Give back exactly the line that contains "a member of JCM.hk Group" and all the lines after it in the records below, to the very last, with no other output.

* * * *

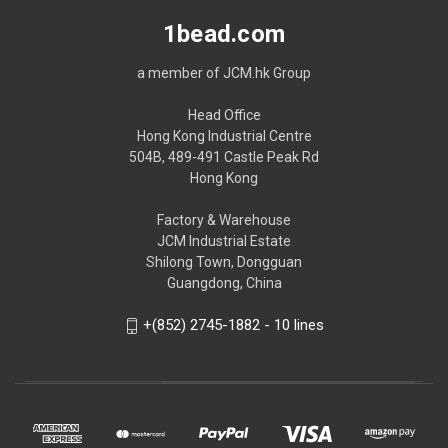
1bead.com
a member of JCM.hk Group
Head Office
Hong Kong Industrial Centre
504B, 489-491 Castle Peak Rd
Hong Kong
Factory & Warehouse
JCM Industrial Estate
Shilong Town, Dongguan
Guangdong, China
+(852) 2745-1882 - 10 lines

* * * *

EXERCISE RESULT:
a member of JCM.hk Group
Head Office
Hong Kong Industrial Centre
504B, 489-491 Castle Peak Rd
Hong Kong
Factory & Warehouse
JCM Industrial Estate
Shilong Town, Dongguan
Guangdong, China
+(852) 2745-1882 - 10 lines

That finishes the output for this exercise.